The April benchmark crude palm oil contract on the Bursa Malaysia Derivatives Exchange (BMD), was up 14 Ringgit at 2,639 Ringgit a tonne at the midday break after moving in the range of 2,651 Ringgit and 2,601 Ringgit a tonne.

Palm oil is however down nearly 7 percent so far this week, erasing most of the 8 percent gains it made last week.

The broader market sentiment improved slightly today as the daily death toll in Hubei, the Chinese province at the centre of the coronavirus outbreak, halved and the number of new cases dropped from a record posted the day before.

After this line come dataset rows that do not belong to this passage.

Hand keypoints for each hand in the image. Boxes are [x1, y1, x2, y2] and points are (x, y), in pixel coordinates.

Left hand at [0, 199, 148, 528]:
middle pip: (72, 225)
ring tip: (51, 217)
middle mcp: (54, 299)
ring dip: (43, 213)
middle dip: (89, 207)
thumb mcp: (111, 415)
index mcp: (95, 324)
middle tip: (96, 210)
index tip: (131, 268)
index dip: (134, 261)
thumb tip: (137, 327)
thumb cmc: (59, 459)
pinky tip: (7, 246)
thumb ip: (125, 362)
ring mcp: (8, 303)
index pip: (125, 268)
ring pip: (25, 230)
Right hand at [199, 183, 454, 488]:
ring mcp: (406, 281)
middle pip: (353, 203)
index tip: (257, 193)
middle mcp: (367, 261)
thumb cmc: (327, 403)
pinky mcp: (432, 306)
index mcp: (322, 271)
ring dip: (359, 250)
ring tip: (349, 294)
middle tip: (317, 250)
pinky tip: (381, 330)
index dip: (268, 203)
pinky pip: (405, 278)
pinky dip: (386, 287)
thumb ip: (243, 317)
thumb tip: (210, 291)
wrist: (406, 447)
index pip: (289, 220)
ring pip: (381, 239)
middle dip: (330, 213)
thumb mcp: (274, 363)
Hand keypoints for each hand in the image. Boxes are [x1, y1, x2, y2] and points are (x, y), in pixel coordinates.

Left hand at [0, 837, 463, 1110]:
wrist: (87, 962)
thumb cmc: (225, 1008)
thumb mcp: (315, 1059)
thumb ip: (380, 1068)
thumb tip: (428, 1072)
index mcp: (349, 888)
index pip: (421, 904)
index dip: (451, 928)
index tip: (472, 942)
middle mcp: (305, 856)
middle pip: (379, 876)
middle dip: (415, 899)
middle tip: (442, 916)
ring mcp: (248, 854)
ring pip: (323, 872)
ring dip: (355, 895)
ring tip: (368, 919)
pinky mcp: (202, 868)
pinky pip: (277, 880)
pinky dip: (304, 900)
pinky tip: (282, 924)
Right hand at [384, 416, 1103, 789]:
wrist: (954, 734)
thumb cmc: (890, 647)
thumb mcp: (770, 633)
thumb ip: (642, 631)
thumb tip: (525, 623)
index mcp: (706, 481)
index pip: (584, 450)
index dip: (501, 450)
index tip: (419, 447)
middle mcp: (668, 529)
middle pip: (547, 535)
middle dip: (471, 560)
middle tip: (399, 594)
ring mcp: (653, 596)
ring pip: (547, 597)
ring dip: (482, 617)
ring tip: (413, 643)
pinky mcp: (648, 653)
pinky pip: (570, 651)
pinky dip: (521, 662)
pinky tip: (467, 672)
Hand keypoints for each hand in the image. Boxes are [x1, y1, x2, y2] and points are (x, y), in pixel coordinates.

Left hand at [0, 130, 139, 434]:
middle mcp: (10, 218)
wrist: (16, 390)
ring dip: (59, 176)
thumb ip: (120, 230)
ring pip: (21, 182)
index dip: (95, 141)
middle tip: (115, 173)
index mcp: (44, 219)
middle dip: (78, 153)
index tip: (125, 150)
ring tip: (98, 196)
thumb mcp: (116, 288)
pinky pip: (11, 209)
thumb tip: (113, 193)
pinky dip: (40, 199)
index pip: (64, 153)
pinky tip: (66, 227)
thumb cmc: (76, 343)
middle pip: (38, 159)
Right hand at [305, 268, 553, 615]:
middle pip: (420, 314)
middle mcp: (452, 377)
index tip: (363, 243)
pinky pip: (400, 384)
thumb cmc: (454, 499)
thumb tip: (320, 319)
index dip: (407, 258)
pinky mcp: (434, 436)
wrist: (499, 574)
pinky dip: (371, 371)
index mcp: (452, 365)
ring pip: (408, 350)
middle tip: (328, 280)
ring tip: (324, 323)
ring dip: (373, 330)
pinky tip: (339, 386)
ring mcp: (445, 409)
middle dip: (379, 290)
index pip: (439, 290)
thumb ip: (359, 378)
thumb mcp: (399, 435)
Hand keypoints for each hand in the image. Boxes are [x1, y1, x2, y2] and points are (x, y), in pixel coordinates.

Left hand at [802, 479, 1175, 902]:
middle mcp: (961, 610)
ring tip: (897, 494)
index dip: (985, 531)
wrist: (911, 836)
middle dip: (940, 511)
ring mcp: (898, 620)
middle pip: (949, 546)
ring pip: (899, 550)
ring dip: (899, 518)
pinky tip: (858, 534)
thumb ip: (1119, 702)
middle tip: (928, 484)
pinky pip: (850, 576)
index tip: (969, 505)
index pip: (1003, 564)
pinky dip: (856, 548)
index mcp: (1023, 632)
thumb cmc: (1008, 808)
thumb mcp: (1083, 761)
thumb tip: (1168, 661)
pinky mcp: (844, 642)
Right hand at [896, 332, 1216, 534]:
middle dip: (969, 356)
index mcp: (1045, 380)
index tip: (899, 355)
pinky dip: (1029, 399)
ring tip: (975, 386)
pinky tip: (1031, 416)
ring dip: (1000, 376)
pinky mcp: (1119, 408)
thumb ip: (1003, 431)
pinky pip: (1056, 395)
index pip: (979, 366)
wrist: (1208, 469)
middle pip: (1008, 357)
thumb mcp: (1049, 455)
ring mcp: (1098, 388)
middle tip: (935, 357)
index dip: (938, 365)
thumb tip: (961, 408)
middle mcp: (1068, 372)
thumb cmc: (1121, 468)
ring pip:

Market sentiment improved also after World Health Organization official said the big jump in China's reported cases reflects a decision by authorities there to reclassify a backlog of suspected cases by using patients` chest images, and is not necessarily the "tip of an iceberg" of a wider epidemic.

Still, sceptics saw it as undermining confidence in data accuracy, a constant issue in Chinese data.

While many investors hope the epidemic will gradually slow down in coming months, allowing companies and businesses to come back to normal operations, how long that process will take remains anybody's guess.

Meanwhile, Malaysia has decided not to file a World Trade Organisation (WTO) lawsuit against European Union restrictions on palm oil-based biofuel, the country's Primary Industries Minister Teresa Kok said in Brussels on Thursday.

She said it will instead seek to convince the EU to change its treatment of the crop in a review scheduled for 2021.

The European Commission concluded last year that palm oil cultivation results in excessive deforestation and should not count towards renewable energy targets. So palm oil-based diesel will not be regarded as renewable energy and its use in transport fuel will effectively be phased out from 2024.